As a youngster in Texas, Henley was exposed to many forms of musical Americana. He and his father would tune in to the famed Louisiana Hayride on KWKH in Shreveport and the Grand Ole Opry on WSM Radio in Nashville, Tennessee, introducing the young listener to such traditional country greats as Red Foley, Kitty Wells, Hank Williams, (Gentleman) Jim Reeves and Patsy Cline. Other influences on Henley were radio WNOL in New Orleans, bringing the exotic sounds of the music of the delta northward to Texas: the deep, resonant voice of "John R" (John Richborg) from WLAC in Nashville, from Oklahoma City's KOMA and of major importance, the nocturnal howls of the legendary Wolfman Jack from 600 miles south at the Texas - Mexico border. With a tiny transistor radio pressed against his ear in bed, Henley would listen until the wee hours to the music of Chuck Berry, Little Richard, Jerry Lee Lewis, Fats Domino, Bobby Freeman, Chuck Willis and Bobby Blue Bland, among many others.
In high school, Henley organized his first band, The Four Speeds, with friends Richard Bowden and Jerry Surratt. Later, the band became Shiloh, which included Jim Ed Norman, later a Nashville record exec who would produce many of Anne Murray’s biggest hits.

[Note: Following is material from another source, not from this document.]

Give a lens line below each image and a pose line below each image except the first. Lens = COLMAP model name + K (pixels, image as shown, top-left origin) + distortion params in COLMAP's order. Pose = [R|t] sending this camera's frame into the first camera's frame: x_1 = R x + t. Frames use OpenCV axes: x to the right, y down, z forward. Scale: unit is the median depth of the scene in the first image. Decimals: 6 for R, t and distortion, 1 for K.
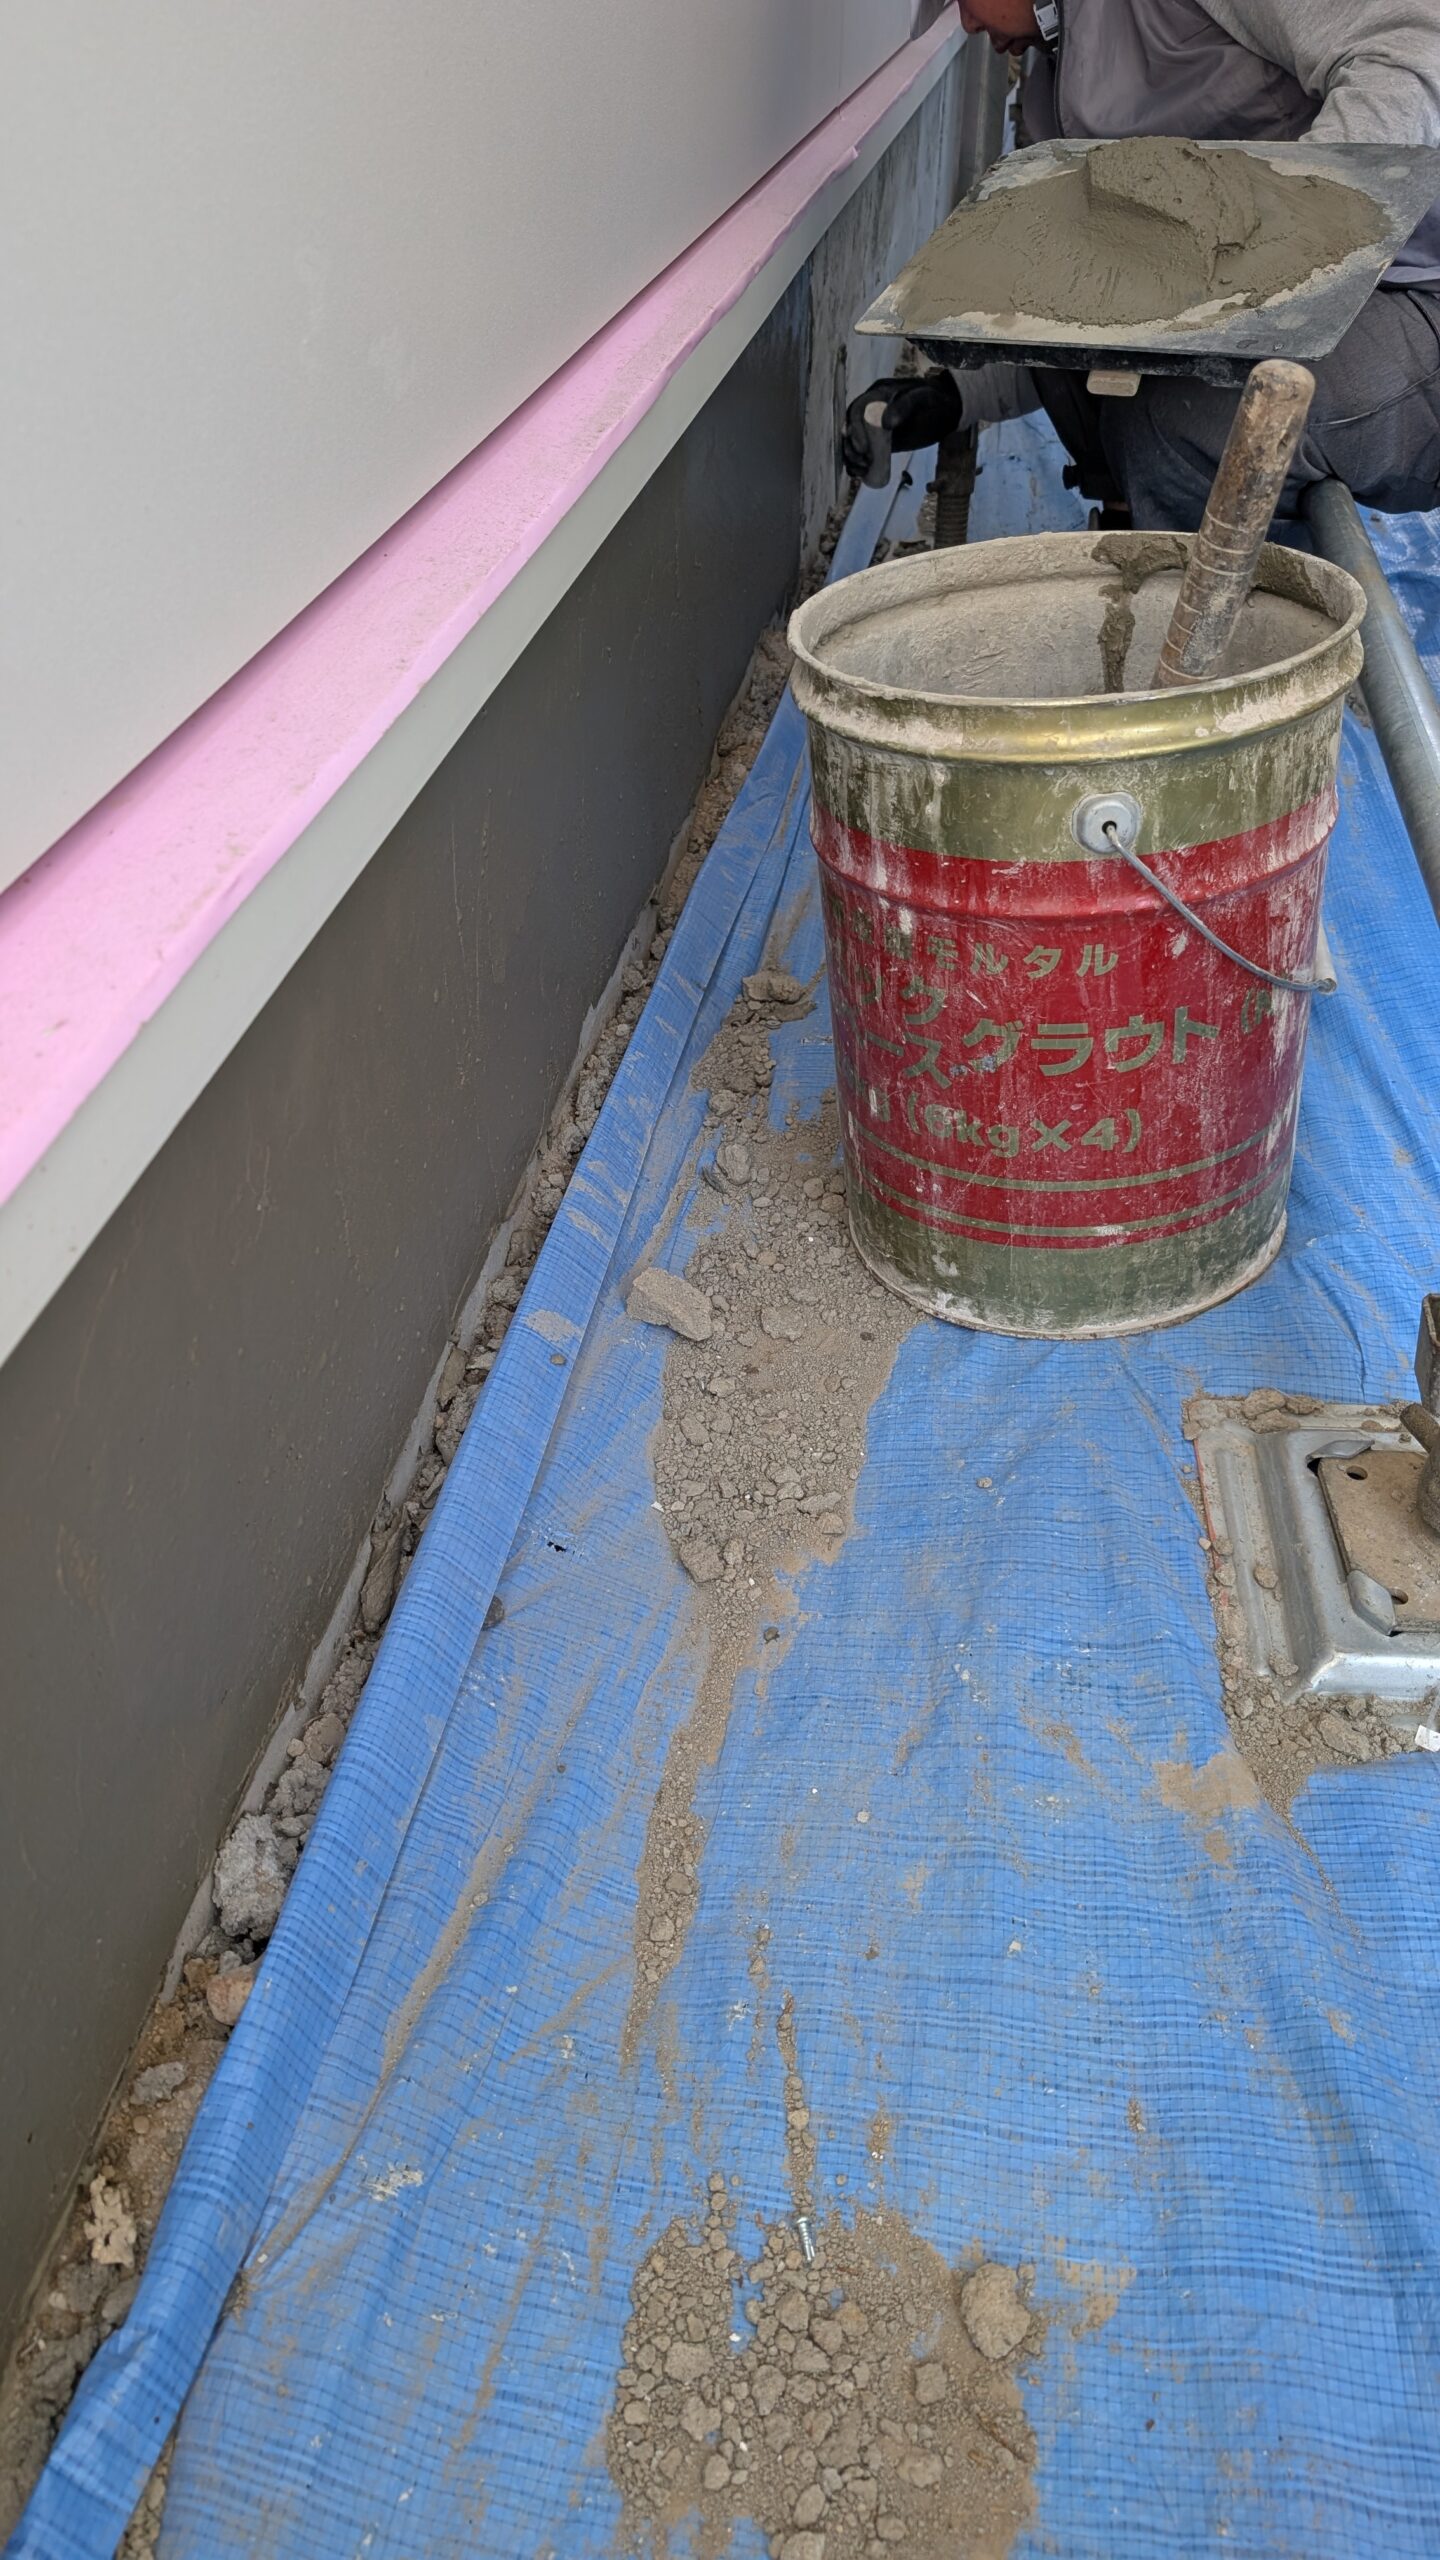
lens RADIAL K [[1889.0, 0, 724.1], [0, 1889.0, 1243.7], [0, 0, 1]] dist [0.026804, -0.021665]
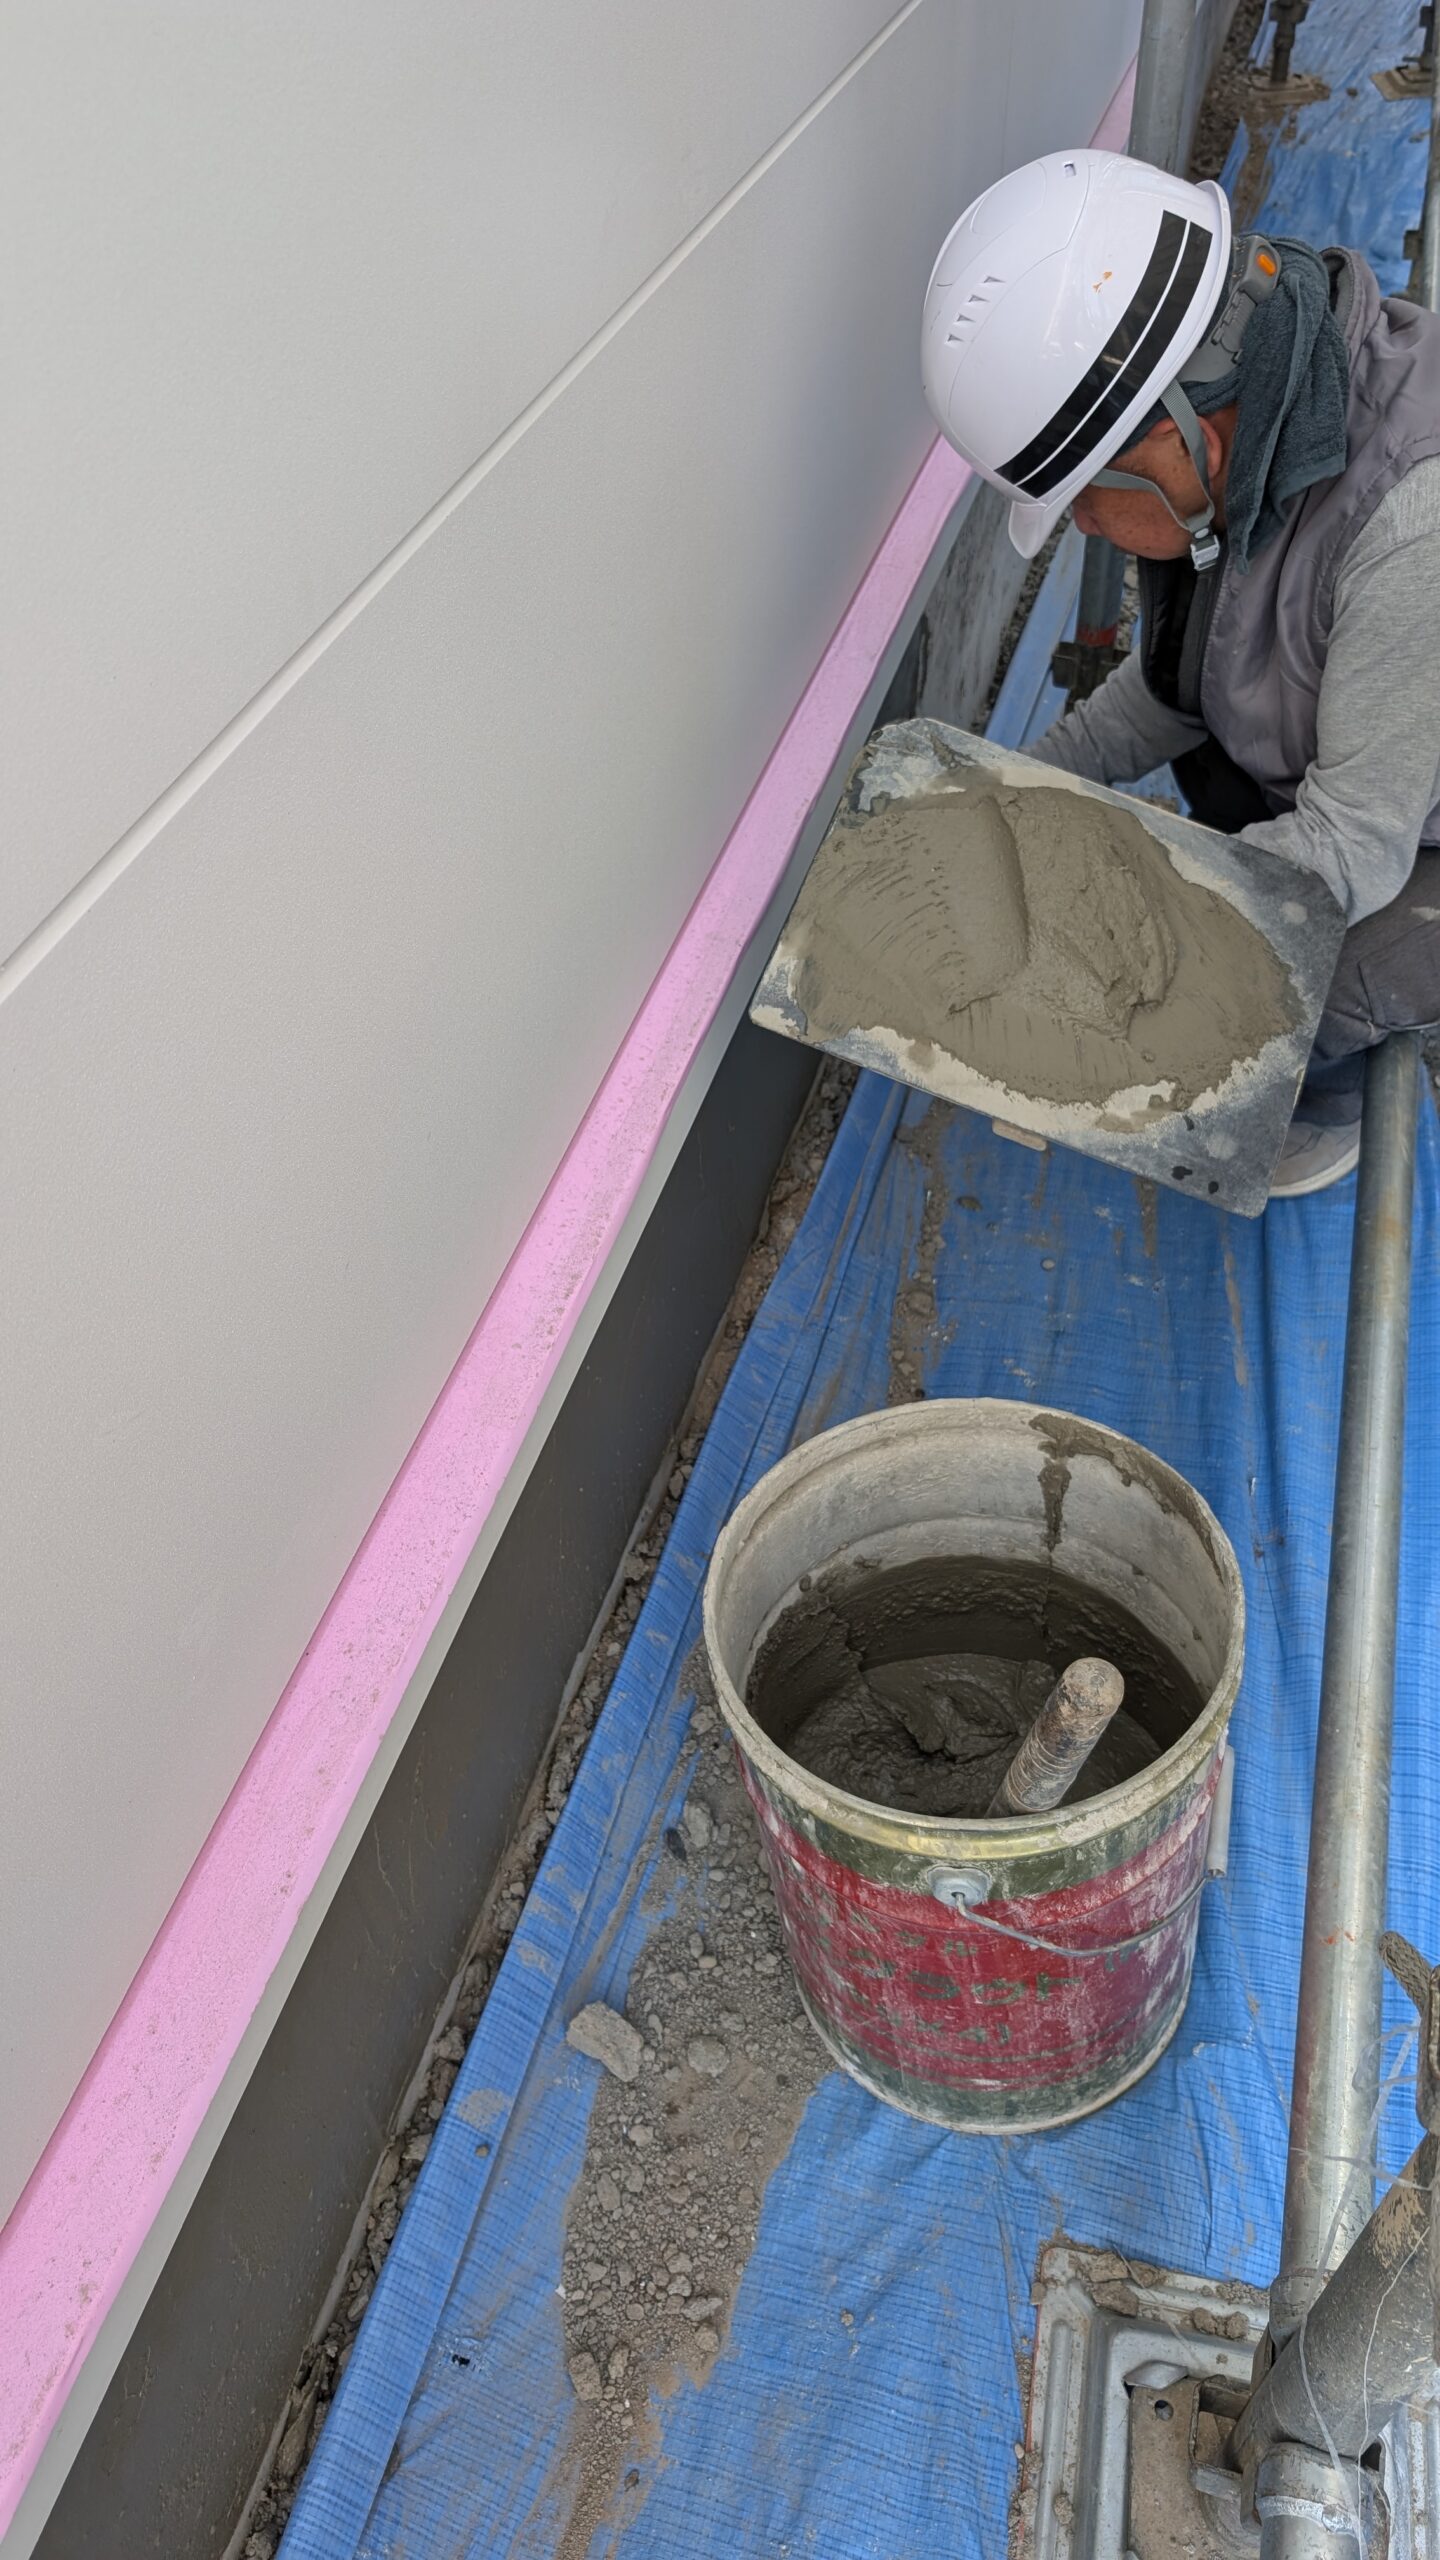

In 1970, the band relocated to Los Angeles where they recorded a first album on an independent label, Amos Records. Also on Amos, was a young singer/songwriter, Glenn Frey, with whom Henley befriended. As a duo, they worked frequently with Ronstadt, a young singer from Arizona, also cutting her eye-teeth as a recording artist.
In the fall of 1971, Frey and Henley formed The Eagles, a group that was to pioneer a brand new American style of popular music, blending country and folk with standard pop. The band would go on to sell more than 100 million albums, worldwide, win four Grammies and top the album charts five times. The album, Eagles - Their Greatest Hits 1971-75, has sold more than 26 million copies.
Henley's solo career which commenced in the early '80s, has been almost equally successful beginning in 1982 with his debut solo effort, I Can't Stand Still, which contained the hit single, "Dirty Laundry." Other resounding album successes of the '80s included "'Building The Perfect Beast" in 1984, containing four more hit singles, "The Boys Of Summer," "All She Wants To Do Is Dance," "Sunset Grill," and "Not Enough Love in The World". Nominated that year for three Grammies, Henley won for Best Rock Vocal (Male) for "The Boys Of Summer." In 1989, came the album, The End Of Innocence, which produced three more hit singles, "The Heart Of The Matter," "The Last Worthless Evening" and the title track.
Aside from his busy recording career, Henley is an extremely dedicated activist, having founded the renowned Walden Woods Project in 1990, which has become one of the most successful preservation/educational endeavors in America. An outgrowth of Walden Woods is Henley’s Thoreau Institute, respected throughout the world as a facility that combines the best of history with state-of-the art cyber-learning techniques. Henley has organized and produced many benefit concerts for Vic Walden Woods Project. So far, more than 22 million dollars has been raised, much of which has been earmarked for the purchase of environmentally sensitive and historically significant acres in the Walden Pond environs just west of Boston.
Henley moved back to East Texas in 1997 with his wife and two children. Following an immensely successful Eagles reunion tour in the mid-90’s, he organized his first solo album in more than a decade. The new album, Inside Job, released in 2001, was nominated for a Grammy Award for Best Pop Vocal Album.